### WHAT THE TASK ASKS
Nothing outside the range is to be copied. From the entries below, reproduce exactly the lines starting at the one with "thumb tip: (546, 791)" and ending at the one with "pinky mcp: (195, 149)", without pictures.

(Collected data entries)
● ● ●

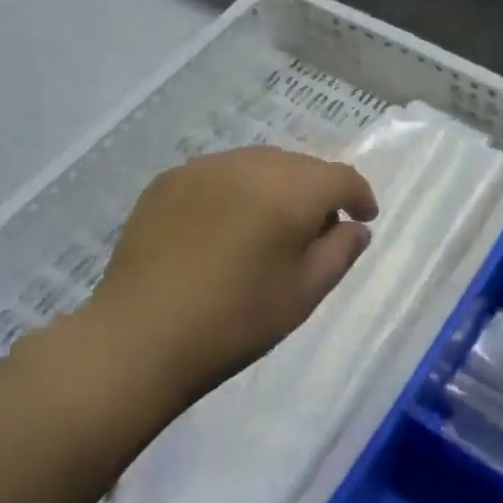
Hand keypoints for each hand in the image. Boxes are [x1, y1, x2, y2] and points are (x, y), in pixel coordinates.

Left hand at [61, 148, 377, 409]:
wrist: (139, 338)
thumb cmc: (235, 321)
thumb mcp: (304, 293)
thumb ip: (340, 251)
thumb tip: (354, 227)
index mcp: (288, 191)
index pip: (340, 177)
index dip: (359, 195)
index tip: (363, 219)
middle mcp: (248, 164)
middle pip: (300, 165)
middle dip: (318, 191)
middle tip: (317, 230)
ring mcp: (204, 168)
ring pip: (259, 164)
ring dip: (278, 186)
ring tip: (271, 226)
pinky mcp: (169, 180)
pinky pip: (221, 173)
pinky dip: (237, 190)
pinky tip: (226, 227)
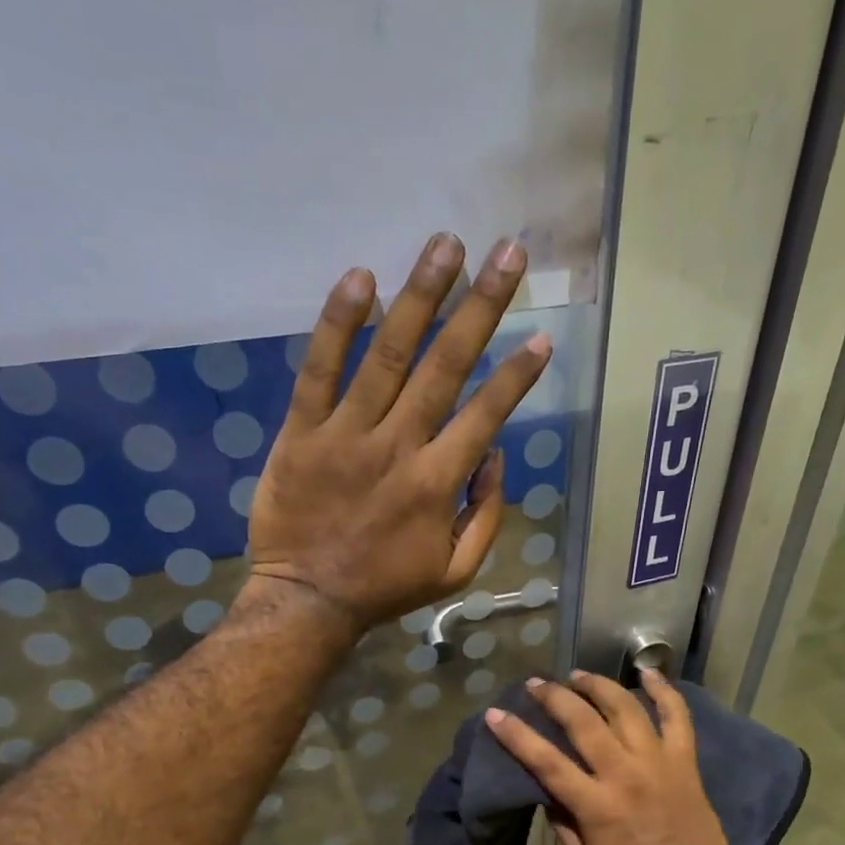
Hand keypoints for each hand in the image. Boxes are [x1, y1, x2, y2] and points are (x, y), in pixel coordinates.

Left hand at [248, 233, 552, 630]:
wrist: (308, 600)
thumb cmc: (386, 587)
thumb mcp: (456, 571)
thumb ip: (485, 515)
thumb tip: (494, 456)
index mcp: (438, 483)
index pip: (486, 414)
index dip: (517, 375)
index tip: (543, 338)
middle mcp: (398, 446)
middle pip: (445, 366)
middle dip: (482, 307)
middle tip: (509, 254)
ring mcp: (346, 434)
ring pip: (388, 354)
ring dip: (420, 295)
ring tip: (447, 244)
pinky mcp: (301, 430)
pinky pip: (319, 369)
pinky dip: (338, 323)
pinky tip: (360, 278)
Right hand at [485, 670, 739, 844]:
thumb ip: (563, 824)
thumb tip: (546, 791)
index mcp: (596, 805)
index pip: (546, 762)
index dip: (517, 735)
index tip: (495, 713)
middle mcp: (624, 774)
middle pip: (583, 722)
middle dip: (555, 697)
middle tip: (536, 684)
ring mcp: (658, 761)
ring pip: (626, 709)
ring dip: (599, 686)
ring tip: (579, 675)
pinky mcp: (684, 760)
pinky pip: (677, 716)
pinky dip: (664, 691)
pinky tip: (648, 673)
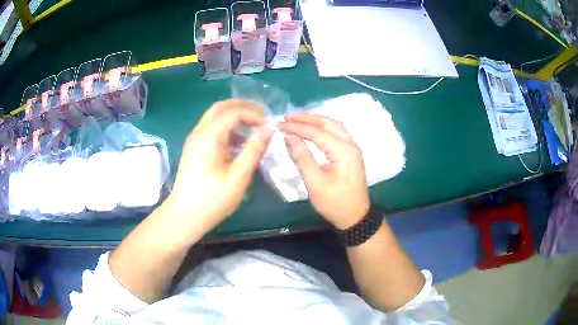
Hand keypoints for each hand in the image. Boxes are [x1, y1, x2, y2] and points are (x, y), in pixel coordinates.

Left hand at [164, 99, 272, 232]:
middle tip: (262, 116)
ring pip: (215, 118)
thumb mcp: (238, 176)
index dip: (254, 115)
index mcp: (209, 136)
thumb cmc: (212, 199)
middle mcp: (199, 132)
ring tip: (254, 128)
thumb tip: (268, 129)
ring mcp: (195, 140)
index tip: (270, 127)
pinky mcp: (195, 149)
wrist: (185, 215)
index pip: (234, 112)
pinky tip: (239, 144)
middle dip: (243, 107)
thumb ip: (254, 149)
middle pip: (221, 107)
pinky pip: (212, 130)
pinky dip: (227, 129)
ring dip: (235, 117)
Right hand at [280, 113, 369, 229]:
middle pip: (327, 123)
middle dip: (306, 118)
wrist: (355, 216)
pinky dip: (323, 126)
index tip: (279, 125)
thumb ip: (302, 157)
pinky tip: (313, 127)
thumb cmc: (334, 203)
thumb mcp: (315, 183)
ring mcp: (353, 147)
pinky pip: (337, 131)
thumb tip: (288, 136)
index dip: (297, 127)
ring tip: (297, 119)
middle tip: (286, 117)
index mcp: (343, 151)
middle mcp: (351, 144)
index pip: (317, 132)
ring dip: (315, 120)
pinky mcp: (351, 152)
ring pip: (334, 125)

● ● ●

### EXERCISE RESPONSE
thumb tip: (546, 791)
index mcp: (596, 805)
index pip: (546, 762)
index dip: (517, 735)
index tip: (495, 713)
middle mcp: (624, 774)
middle pip: (583, 722)
middle dip: (555, 697)
middle tip: (536, 684)
ring mcp: (658, 761)
ring pip: (626, 709)
ring dip: (599, 686)
ring tip: (579, 675)
pinky mcp: (684, 760)
pinky pip: (677, 716)
pinky dip: (664, 691)
pinky tip: (648, 673)
Hand keypoints for each hand in the image. Boxes are [x1, y1, x2, y2] and points are (x, y), in pixel coordinates.

Left hand at [164, 99, 272, 232]:
middle tip: (262, 116)
ring pip: (215, 118)
thumb mcp: (238, 176)
index dip: (254, 115)
index mcp: (209, 136)
thumb cmc: (212, 199)
middle mcp: (199, 132)
ring tip: (254, 128)
thumb tip: (268, 129)
ring mcp: (195, 140)
index tip: (270, 127)
pinky mcp: (195, 149)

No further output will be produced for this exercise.